GIVEN TEXT —
━━━━━━

Monsanto gets FDA GRAS for trans-fat free soybeans

By Caroline Scott-Thomas

- Last updated on GMT

Related tags: Trans fats, Nutrition, Monsanto

The Food and Drug Administration (FDA) has issued a letter of no objection that Monsanto’s ‘nutritionally improved’ soybeans are generally recognized as safe (GRAS), enabling food makers to test the soy oil.

The agricultural giant’s Vistive Gold soybeans are intended to provide oil that could be used reduce the amount of trans or saturated fat in foods. Monsanto already has low-linolenic soybean oils on the market under its Vistive brand – KFC and Kellogg’s have both used Vistive to slash trans fats from their products – but the company claims that its new generation traits confer “significantly extended fry life” ​and are more stable at high temperatures than either existing Vistive oils or conventional soybean oils.

Vice chairman of Qualisoy, a marketing body for the soybean industry, and soybean farmer Victor Bohuslavsky said: "Oil from these beans can help food companies meet their reduced trans and saturated fat goals. It's also got the flexibility to be used alone or with other oils to optimize cost and taste."

Soybeans are generally high in linolenic acid, which reduces the shelf life and stability of products made from soy oil. To overcome this problem, soy oil is often partially hydrogenated to reduce linolenic acid levels. But this in turn produces artery-clogging trans fatty acids.

Plant breeders such as Monsanto have responded by tackling the problem in the bean, in order to eliminate the need for hydrogenation.

Monsanto's global technology lead for oilseeds Roy Fuchs said: "This product could offer farmers and the food industry an opportunity to help meet a growing demand for healthier foods.”

The company said it is seeking food application partnerships with companies interested in developing foods containing the oil.

Food manufacturers have been under increasing pressure to eliminate trans fats from foods, after evidence mounted to show they raise levels of LDL (so-called ‘bad’) cholesterol, while lowering levels of HDL (‘good’) cholesterol, thereby clogging arteries and causing heart disease. On the back of growing concern, the FDA issued a regulation which came into effect in 2006 requiring manufacturers to list trans fatty acids on the nutrition panel of foods, providing further motivation for manufacturers to slice trans fats from their products.

━━━━━━

INPUT DATA —
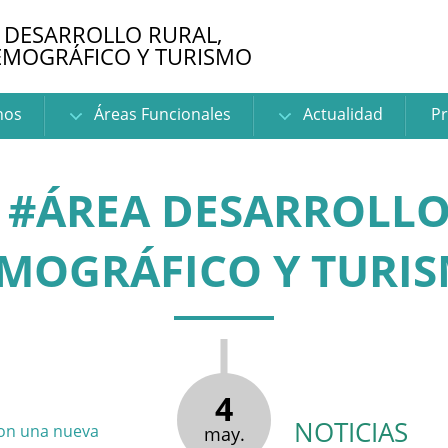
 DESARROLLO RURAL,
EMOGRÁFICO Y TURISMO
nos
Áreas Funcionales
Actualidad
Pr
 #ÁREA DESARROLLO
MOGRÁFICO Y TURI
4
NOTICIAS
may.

━━━━━━

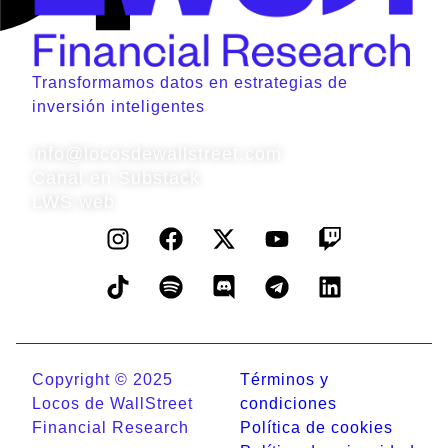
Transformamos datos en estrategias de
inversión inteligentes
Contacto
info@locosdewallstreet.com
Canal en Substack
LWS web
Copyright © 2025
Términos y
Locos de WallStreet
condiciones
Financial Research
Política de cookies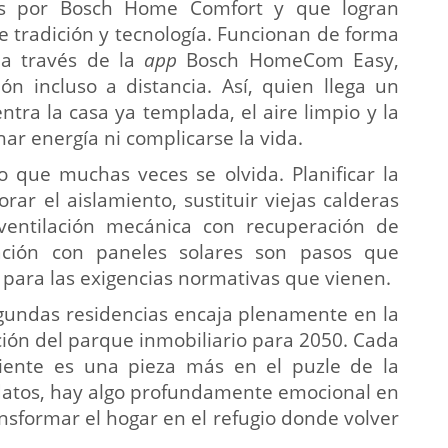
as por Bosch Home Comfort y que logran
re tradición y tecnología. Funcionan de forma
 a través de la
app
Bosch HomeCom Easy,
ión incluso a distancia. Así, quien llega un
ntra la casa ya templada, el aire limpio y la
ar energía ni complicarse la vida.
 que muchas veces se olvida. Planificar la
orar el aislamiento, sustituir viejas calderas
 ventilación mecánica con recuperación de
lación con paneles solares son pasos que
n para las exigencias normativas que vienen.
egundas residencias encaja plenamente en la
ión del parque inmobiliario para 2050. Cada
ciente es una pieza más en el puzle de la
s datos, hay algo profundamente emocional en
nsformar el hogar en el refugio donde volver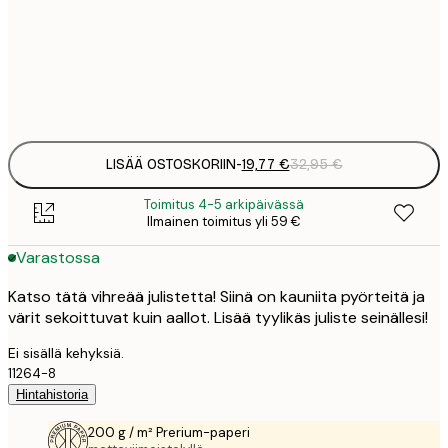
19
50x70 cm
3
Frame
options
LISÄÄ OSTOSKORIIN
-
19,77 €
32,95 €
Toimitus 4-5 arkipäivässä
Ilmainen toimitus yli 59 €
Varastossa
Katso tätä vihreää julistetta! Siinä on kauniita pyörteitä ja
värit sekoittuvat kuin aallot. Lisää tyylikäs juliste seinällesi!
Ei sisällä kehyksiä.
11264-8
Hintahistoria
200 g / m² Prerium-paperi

━━━━━━

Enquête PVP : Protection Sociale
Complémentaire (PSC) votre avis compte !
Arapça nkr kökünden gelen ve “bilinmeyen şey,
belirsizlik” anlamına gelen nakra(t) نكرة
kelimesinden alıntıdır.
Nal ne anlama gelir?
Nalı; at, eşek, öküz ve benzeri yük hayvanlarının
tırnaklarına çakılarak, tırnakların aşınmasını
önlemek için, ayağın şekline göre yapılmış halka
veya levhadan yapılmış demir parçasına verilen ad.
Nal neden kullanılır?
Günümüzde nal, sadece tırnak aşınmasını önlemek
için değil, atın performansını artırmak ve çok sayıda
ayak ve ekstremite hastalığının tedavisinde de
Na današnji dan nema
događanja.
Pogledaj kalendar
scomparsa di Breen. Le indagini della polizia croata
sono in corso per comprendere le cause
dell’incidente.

━━━━━━

PARTS OF THE EXERCISE —
A. Summarize the article on Monsanto's soybeans in two sentences.
B. List every company or organization named in the article on Monsanto's soybeans.
C. Please rewrite the paragraph of the article on Monsanto's soybeans that begins "Food manufacturers have been under increasing pressure" as a bulleted list, keeping its main facts.

SOLUTIONS BY TASK —
A. The FDA has issued a letter of no objection finding Monsanto's Vistive Gold soybeans generally recognized as safe, which lets food makers test their oil, meant to reduce trans or saturated fat in foods. Soy oil is often partially hydrogenated to lower its linolenic acid, which produces trans fats, and with food manufacturers under pressure to remove trans fats, Monsanto says the oil could help meet demand for healthier foods and is seeking food application partners.

B.
- Monsanto
- The Food and Drug Administration (FDA)
- KFC
- Kellogg's
- Qualisoy

C.
- Food manufacturers face increasing pressure to eliminate trans fats from foods.
- Evidence shows trans fats raise LDL ("bad") cholesterol and lower HDL ("good") cholesterol, clogging arteries and causing heart disease.
- An FDA regulation that took effect in 2006 requires manufacturers to list trans fatty acids on the nutrition panel of foods.
- This rule gives manufacturers further motivation to cut trans fats from their products.